Re: [patch 1/2] x86_64 page fault NMI-safe
From: Mathieu Desnoyers
Date: Fri Aug 06 2010 - 09:38:00 EST
* Peter Zijlstra (peterz@xxxxxxxxxxxxx) wrote:
> On Fri, 2010-08-06 at 15:18 +0900, Masami Hiramatsu wrote:
> > Peter Zijlstra wrote:
> > > On Wed, 2010-08-04 at 10:45 -0400, Mathieu Desnoyers wrote:
> > >
> > >> How do you plan to read the data concurrently with the writer overwriting the
> > >> data while you are reading it without corruption ?
> > >
> > > I don't consider reading while writing (in overwrite mode) a valid case.
> > >
> > > If you want to use overwrite, stop the writer before reading it.
> > For example, would you like to read system audit log always after
> > stop the audit?
> > NO, that's a most important requirement for tracers, especially for
> > system admins (they're the most important users of Linux) to check
> > the system health and catch system troubles.
> > For performance measurement and checking hotspot, one-shot tracing
> > is enough. But it's just for developers. But for the real world
> > computing, Linux is just an OS, users want to run their system,
> > middleware and applications, without troubles. But when they hit
> > a trouble, they wanna shoot it ASAP.
> > The flight recorder mode is mainly for those users.
> You cannot over-write and consistently read the buffer, that's plain
If you think it is impossible, then you should really go have a look at the
generic ring buffer library, at LTTng and at Ftrace. It looks like we're all
doing the "impossible".
> With sub-buffers you can swivel a sub-buffer and
> consistently read that, but there is no guarantee the next sub-buffer
> you steal was indeed adjacent to the previous buffer you stole as that
> might have gotten over-written by the active writer while you were
> stealing the previous one.
We don't care about taking the next adjascent sub-buffer. We care about always
grabbing the oldest sub-buffer that has been written up to the currentmost
> If you want to snapshot buffers, do that, simply swivel the whole trace
> buffer, and continue tracing in a new one, then consume the old trace in
> a consistent manner.
So you need to allocate many trace buffers to accomplish the same and an extra
layer on top that does this buffer exchange, I don't call that "simple". Note
that only two trace buffers might not be enough if you have repeated failures in
a short time window; the consumer might take some time to extract all these.
Compared to that, the sub-buffer scheme only needs a single buffer with 2 (or
more) sub-buffers, plus an extra sub-buffer owned by the reader that we exchange
with the sub-buffer we want to grab for reading. The reader always grabs the
sub-buffer with the oldest data into it. The number of sub-buffers used is the
limit on the number of snapshots that can be taken in a relatively short time
window (the time it takes to the reader to consume the data).
> I really see no value in being able to read unrelated bits and pieces of
> a buffer.
Within a sub-buffer, events are adjascent, and between sub-buffers, events are
guaranteed to be in order (oldest to newest event).

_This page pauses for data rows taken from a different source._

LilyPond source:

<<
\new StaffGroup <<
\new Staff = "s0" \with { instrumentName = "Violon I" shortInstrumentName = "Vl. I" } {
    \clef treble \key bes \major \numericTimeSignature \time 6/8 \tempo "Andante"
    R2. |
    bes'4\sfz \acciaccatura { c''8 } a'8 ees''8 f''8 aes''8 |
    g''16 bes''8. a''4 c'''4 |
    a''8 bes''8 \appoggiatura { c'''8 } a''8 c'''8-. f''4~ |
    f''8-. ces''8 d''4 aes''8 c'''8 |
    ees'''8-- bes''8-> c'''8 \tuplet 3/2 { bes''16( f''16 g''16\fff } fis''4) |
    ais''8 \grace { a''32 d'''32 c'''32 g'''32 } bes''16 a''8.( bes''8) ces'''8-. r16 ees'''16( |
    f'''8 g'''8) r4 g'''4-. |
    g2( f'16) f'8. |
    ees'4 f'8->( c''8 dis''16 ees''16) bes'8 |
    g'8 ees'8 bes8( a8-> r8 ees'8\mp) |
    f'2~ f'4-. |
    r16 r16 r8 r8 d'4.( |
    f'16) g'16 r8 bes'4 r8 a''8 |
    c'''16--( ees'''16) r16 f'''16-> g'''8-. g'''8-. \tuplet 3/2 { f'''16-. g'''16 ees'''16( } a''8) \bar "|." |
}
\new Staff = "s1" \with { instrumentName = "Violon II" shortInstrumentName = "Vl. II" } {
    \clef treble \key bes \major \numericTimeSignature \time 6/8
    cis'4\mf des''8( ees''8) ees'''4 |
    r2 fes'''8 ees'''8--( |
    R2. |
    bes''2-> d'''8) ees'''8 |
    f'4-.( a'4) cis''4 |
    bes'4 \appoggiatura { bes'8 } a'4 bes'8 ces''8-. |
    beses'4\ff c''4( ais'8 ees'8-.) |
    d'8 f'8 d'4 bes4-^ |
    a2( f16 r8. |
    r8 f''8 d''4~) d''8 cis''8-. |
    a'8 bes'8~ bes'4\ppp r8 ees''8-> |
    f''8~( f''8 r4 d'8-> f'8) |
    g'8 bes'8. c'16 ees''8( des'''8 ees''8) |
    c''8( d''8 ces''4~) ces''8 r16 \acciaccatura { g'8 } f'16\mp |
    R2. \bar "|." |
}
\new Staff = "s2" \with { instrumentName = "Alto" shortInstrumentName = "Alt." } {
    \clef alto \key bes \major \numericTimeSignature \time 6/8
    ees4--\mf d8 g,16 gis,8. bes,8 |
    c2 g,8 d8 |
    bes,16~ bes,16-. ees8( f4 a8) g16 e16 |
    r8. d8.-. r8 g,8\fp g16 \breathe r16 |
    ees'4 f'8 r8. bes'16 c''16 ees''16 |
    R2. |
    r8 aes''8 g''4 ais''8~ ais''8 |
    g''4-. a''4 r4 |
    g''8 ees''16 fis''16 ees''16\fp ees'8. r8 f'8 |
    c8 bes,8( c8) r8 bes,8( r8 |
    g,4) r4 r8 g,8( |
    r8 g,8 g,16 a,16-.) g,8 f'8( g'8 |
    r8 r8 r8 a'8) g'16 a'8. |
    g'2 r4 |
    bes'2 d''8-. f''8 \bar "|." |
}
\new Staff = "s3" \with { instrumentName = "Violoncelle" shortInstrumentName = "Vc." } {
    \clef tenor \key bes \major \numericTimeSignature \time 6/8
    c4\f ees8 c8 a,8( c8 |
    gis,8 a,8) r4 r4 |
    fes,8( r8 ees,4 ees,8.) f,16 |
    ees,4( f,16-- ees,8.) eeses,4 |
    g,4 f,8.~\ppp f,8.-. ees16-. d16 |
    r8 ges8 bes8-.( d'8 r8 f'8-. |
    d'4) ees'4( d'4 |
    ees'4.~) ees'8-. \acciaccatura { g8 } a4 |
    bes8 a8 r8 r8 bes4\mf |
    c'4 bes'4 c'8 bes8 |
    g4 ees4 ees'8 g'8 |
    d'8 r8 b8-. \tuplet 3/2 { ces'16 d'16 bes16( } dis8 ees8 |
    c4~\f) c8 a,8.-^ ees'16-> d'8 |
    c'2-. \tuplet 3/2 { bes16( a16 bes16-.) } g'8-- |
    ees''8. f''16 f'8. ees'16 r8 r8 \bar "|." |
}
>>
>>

It is only in the case where
buffers are relatively small compared to the data throughput that the writer can
overwrite information that would have been useful for a snapshot (e.g.
overwriting relatively recent information while the reader reads the oldest
sub-buffer), but in that case users simply have to tune they buffer size
appropriately to match the trace data throughput.
> So no, I will _not_ support reading an over-write buffer while there is
> an active reader.
(I guess you mean active writer)
Here you argue that you don't need to support this feature at the ring buffer
level because you can have a group of ring buffers that does it instead.
How is your multiple-buffer scheme any simpler than sub-buffers ? Either you
have to allocate many of them up front, or, if you want to do it on-demand, you
have to perform memory allocation in NMI context. I don't see any of these two
solutions as particularly appealing.